▶ ARTICLE
#####

Partisan N°248 - Juin 2011

En Tunisie et en Egypte, les révolutions étaient simples : le peuple d’un côté, manifestant pacifiquement ; un régime dictatorial de l’autre, organisant la répression sanglante, puis obligé de laisser tomber. En Libye, la situation est différente. Kadhafi est prêt au « bain de sang » ; Hugo Chavez et Fidel Castro le soutiennent au nom de l’anti-impérialisme ; et les insurgés, de leur côté, remercient chaleureusement Sarkozy...

Les contradictions sociales-démocrates

Tous les communistes révolutionnaires, même les trotskistes, ont condamné l’intervention militaire impérialiste (il y a eu débat dans le NPA). Mais peu évoquent le fait que le peuple libyen insurgé est demandeur, officiellement, de cette intervention.
Et ceux qui soutiennent cette ingérence impérialiste (le PS bien sûr, mais aussi le Front de Gauche, Mélenchon et le PCF) – peu habitués des soutiens à Sarkozy mais habitués des soutiens à l’ONU – ne mettent pas en avant, eux non plus, la demande d’intervention des insurgés eux-mêmes.

#####

▶ DONNÉES

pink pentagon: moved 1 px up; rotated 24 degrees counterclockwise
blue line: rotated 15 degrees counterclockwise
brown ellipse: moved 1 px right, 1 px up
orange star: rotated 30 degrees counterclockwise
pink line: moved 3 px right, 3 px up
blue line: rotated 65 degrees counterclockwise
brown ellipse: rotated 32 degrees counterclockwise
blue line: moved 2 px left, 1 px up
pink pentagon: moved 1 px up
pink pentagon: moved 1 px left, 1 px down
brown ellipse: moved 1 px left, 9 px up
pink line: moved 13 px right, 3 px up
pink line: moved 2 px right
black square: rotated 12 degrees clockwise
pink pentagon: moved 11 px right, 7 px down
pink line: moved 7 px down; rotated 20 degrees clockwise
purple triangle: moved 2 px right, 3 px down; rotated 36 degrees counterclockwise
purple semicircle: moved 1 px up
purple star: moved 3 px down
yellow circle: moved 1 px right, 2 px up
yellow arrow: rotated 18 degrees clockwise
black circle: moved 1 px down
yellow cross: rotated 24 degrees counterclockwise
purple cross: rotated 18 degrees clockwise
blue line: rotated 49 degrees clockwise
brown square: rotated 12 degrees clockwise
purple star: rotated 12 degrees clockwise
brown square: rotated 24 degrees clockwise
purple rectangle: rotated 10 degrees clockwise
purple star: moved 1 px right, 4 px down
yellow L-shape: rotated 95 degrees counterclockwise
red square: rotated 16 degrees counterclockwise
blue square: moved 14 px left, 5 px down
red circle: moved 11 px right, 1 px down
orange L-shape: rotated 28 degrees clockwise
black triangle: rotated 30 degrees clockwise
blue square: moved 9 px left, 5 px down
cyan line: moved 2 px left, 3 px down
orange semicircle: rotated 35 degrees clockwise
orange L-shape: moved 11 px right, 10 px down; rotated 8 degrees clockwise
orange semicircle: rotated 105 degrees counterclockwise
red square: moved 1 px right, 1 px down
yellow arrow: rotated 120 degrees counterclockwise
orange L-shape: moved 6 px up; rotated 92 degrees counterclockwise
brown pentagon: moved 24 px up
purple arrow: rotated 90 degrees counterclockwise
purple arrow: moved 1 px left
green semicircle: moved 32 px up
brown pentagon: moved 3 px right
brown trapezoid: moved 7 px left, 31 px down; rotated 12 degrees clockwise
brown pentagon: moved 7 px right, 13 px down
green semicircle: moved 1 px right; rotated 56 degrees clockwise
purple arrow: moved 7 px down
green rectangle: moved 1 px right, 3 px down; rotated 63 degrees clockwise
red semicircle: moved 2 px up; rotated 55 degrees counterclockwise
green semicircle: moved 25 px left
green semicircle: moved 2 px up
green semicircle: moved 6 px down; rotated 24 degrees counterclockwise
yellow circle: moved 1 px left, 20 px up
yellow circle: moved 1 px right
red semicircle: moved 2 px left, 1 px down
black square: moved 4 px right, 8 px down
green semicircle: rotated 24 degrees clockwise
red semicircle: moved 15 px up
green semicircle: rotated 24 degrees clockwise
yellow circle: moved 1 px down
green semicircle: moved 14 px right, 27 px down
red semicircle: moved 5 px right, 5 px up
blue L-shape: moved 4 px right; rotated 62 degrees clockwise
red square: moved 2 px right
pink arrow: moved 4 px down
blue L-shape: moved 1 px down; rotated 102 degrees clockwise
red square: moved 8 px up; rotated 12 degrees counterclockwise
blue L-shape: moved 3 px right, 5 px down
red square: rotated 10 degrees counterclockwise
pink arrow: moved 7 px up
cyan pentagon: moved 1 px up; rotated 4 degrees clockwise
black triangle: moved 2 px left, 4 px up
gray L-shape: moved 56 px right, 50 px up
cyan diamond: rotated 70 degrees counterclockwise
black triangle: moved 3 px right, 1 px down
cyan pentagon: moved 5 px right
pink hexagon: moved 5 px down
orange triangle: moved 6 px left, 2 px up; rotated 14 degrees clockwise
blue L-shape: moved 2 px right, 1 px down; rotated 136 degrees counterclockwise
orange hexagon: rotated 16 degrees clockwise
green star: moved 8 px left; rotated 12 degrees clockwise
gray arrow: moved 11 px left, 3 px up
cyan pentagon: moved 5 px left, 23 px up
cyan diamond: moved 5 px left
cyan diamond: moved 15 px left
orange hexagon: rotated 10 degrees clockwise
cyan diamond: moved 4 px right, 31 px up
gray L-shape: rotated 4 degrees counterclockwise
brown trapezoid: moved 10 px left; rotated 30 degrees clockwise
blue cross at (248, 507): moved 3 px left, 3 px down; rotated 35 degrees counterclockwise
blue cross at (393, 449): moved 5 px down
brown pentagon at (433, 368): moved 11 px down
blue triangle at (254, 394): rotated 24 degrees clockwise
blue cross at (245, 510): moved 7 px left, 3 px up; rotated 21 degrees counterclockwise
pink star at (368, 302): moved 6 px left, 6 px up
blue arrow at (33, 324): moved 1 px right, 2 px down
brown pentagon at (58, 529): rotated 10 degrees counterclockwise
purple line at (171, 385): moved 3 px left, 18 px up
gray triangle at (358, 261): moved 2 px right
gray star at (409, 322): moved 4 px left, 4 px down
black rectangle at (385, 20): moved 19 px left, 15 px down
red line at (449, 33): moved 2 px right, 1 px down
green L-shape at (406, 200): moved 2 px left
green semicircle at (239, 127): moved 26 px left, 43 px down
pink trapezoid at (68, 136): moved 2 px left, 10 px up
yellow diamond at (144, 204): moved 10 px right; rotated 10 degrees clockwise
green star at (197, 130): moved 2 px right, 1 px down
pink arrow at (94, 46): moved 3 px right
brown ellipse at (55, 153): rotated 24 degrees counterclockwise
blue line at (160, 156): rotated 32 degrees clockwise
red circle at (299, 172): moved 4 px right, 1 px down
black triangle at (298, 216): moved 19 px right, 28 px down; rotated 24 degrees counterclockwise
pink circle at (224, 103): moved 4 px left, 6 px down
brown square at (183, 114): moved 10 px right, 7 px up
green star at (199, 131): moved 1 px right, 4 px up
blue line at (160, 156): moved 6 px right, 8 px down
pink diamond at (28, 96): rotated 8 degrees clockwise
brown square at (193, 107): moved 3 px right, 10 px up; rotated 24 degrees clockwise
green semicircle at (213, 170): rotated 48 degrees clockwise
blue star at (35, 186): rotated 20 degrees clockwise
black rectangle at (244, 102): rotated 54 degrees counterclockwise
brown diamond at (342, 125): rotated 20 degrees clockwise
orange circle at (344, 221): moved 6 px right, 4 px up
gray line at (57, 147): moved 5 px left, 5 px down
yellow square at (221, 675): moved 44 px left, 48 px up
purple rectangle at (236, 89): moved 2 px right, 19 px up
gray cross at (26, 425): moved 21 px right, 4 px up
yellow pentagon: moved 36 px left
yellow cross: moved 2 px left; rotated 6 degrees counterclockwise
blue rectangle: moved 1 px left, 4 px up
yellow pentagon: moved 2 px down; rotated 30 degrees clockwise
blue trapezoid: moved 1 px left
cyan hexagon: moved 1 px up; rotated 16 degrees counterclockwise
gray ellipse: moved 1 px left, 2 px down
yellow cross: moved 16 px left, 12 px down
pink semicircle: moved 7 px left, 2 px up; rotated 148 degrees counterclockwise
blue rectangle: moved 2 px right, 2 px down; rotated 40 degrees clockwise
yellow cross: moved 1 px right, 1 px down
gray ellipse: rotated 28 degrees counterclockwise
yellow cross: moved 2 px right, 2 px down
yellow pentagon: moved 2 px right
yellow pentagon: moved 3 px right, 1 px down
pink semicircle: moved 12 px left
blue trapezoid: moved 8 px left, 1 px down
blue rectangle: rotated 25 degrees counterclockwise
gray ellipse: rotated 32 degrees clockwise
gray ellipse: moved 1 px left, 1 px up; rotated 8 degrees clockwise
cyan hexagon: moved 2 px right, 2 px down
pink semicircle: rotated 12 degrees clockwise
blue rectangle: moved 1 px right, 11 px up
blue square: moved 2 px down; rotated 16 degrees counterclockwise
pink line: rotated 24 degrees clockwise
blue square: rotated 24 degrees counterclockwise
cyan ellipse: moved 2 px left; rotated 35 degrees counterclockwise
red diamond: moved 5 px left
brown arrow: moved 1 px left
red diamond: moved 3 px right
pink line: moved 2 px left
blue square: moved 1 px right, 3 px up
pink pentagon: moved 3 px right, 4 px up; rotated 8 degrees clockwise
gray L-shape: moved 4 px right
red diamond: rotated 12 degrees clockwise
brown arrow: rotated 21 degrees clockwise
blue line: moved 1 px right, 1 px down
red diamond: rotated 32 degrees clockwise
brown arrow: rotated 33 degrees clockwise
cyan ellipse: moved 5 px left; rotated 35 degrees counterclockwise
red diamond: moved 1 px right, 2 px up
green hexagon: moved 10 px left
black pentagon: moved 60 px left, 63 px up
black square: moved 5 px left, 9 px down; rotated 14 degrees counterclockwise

#####

▶ CONSIGNES
1. Selon l'article, quels dirigeants soutiennent Kadhafi au nom de l'anti-impérialisme ?
2. Résumez l'article en deux phrases.
3. Énumérez tous les partis et personnalités qui, d'après l'article, soutiennent l'ingérence impérialiste en Libye.
Le listing n'a aucun lien avec l'article.

▶ CORRIGÉ
1. Hugo Chavez et Fidel Castro.

2. Contrairement à la Tunisie et à l'Égypte, où un peuple manifestant pacifiquement faisait face à un régime répressif finalement contraint de céder, la Libye présente une situation différente : Kadhafi est prêt au « bain de sang », Hugo Chavez et Fidel Castro le soutiennent et les insurgés remercient Sarkozy. Les communistes révolutionnaires condamnent l'intervention militaire impérialiste, tandis que le PS, le Front de Gauche, Mélenchon et le PCF la soutiennent, mais ni les uns ni les autres ne mettent en avant le fait que les insurgés libyens la demandent officiellement.

3.
- le PS
- le Front de Gauche
- Mélenchon
- le PCF